Sozit Aug 18th 2011 10:59AM
RUSYN,
As a Harari American, I have to say I'm extremely offended by the conclusion you came to about my ancient culture based on one blog post. Harari people are not elitist in anyway shape or form, and the raised platforms are there out of respect. Only elders of the family, or guests are encouraged to sit there because we honor our elders and the value they hold and because we honor our guests and expect the same treatment we are guests. We are an extremely hospitable culture. Also, please be advised that we all eat together, share things, and live in one community.. this is also evident in our communities in the diaspora. I would encourage you to gain a better understanding of a culture and people before you come an extremely offensive and misguided conclusion.
jimmy Mar 20th 2011 3:51AM
What a dump. That must be in the hood.
liomji12 Mar 20th 2011 10:25PM
My friends told me about — Bl ack whiteCup id* C0- M —–told It’s the be'st pl'ace to me'et excellent si'ngles. Come in and stay a while. Complete your profile.

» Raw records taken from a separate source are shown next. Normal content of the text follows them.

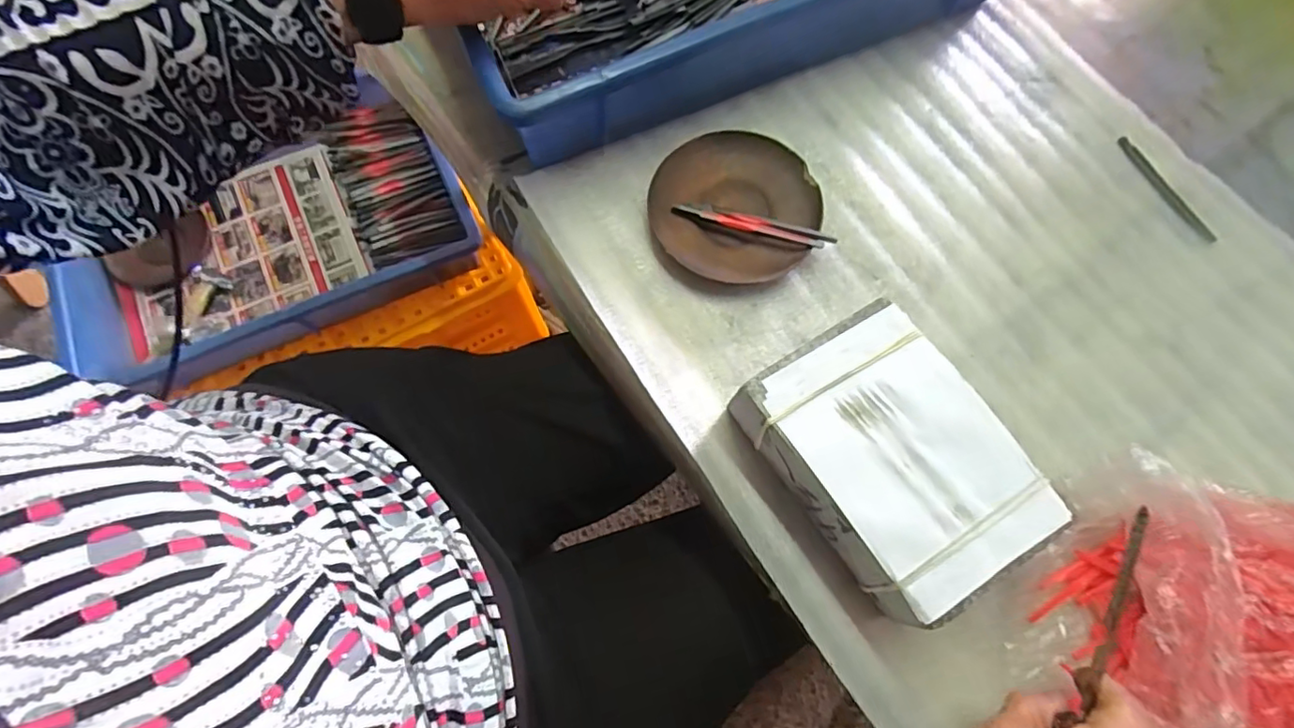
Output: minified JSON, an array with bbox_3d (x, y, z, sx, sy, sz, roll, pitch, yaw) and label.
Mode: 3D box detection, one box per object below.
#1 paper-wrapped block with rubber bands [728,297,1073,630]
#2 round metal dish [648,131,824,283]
[{"bbox_3d":[0.127,0.050,0.322,0.106,0.062,0.154,-31,76,-10],"label":"paper-wrapped block with rubber bands"},{"bbox_3d":[0.061,-0.109,0.397,0.113,0.016,0.104,0,73,-1],"label":"round metal dish"}]

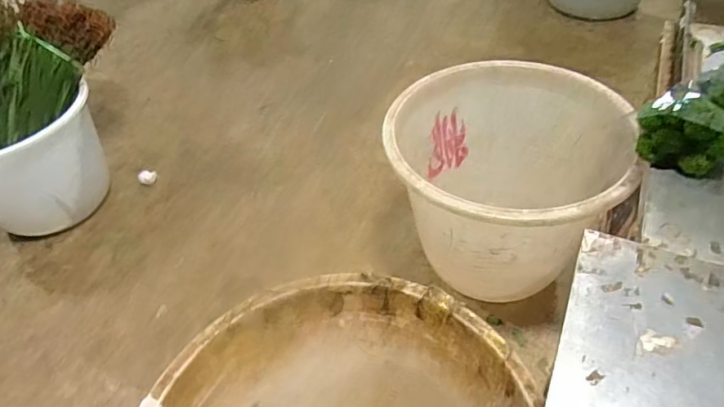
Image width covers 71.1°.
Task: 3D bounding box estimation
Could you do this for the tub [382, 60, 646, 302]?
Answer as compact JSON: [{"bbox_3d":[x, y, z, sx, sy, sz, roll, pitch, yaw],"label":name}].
[{"bbox_3d":[0.431,-0.047,1.555,0.649,0.468,0.647,-3,45,3],"label":"tub"}]

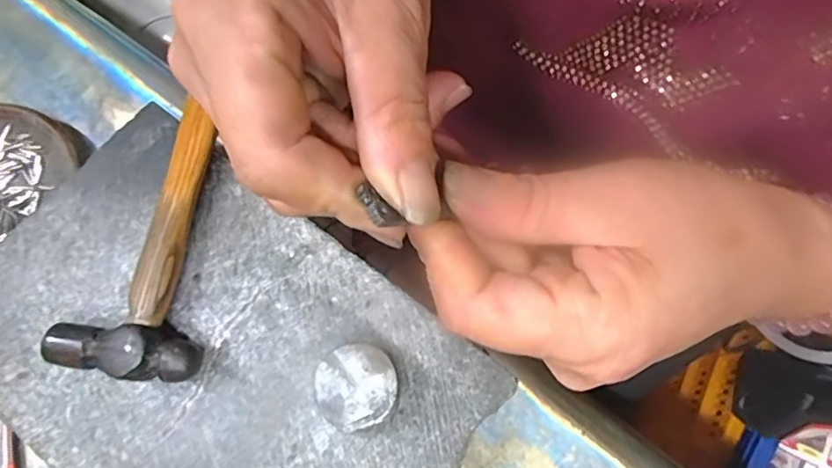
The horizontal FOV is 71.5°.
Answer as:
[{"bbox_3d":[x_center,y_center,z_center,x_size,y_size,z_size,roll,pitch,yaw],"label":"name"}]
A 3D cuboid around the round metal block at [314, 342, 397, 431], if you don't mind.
[{"bbox_3d":[-0.024,0.064,0.243,0.032,0.021,0.032,0,75,2],"label":"round metal block"}]

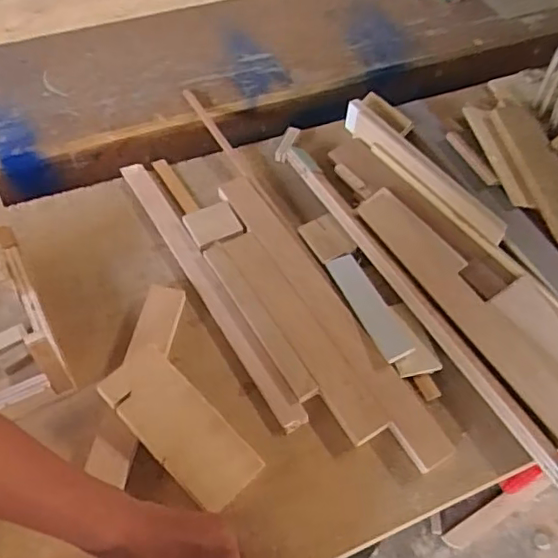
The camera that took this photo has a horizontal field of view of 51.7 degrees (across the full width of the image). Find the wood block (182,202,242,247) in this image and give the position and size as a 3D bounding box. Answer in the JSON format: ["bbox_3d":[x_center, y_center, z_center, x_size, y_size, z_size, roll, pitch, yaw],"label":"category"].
[{"bbox_3d":[-0.082,-0.069,0.714,0.061,0.007,0.055,-23,60,-18],"label":"wood block"}]

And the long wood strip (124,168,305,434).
[{"bbox_3d":[-0.091,0.003,0.680,0.035,0.026,0.403,-25,61,-19],"label":"long wood strip"}]

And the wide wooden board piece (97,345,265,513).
[{"bbox_3d":[-0.094,0.142,0.556,0.164,0.008,0.070,44,65,13],"label":"wide wooden board piece"}]

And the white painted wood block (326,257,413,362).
[{"bbox_3d":[0.104,0.031,0.661,0.038,0.008,0.143,-21,60,-17],"label":"white painted wood block"}]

Post a message, a picture of yourself and check out the photo galleries.
Give it a try, you will f'ind some'one you like there... ;)
@why not giv it a try
rusyn May 15th 2011 5:50PM
first to sean- i myself,from a working class (both immigrant parents who dropped out of school and worked in factories) got a masters degree and moved up the socio-economic scale but my parents, my grandparents, their brothers and sisters ,their spouses and offspring and friends are all welcome to sit on the same platform and eat the same food and use the same bathrooms as i. this extends to all who are not of my eastern european background whethethey be italian, jewish,asian and may i dare say ethiopian. this is replicated a million times in the u.s. which makes me grateful that i live here and not ethiopia.
to kebede- if sean were in the u.s. and saw this, he would have busted their asses. what i expect him to do is not glorify it and pretend it is normal and an honor in his article. he didn't have to lecture them he just wouldn't write about it the way he does. his response to my criticism tells me he has a anti western chip on his shoulder and a sympathy for the third world that dismisses their prejudices as insignificant. which again disqualifies him from being a good travel writer.
Sozit Aug 18th 2011 10:59AM
Hi Sean,
My name is Sozit, I'm a first generation, harari american .. living in California. I really enjoyed your post and all the pictures..it seems you got a great understanding of our culture during your stay in Harar. I really enjoyed stumbling upon it :) Thanks for sharing!
Safia Feb 23rd 2013 3:00AM
Hi Sean, I stumbled across your blog and I'm enjoying reading your posts! How did you find/arrange a homestay in Ethiopia? I'm looking to do so sometime next year as I learn Amharic (Harar is an option, but not the best one since they speak Harari there).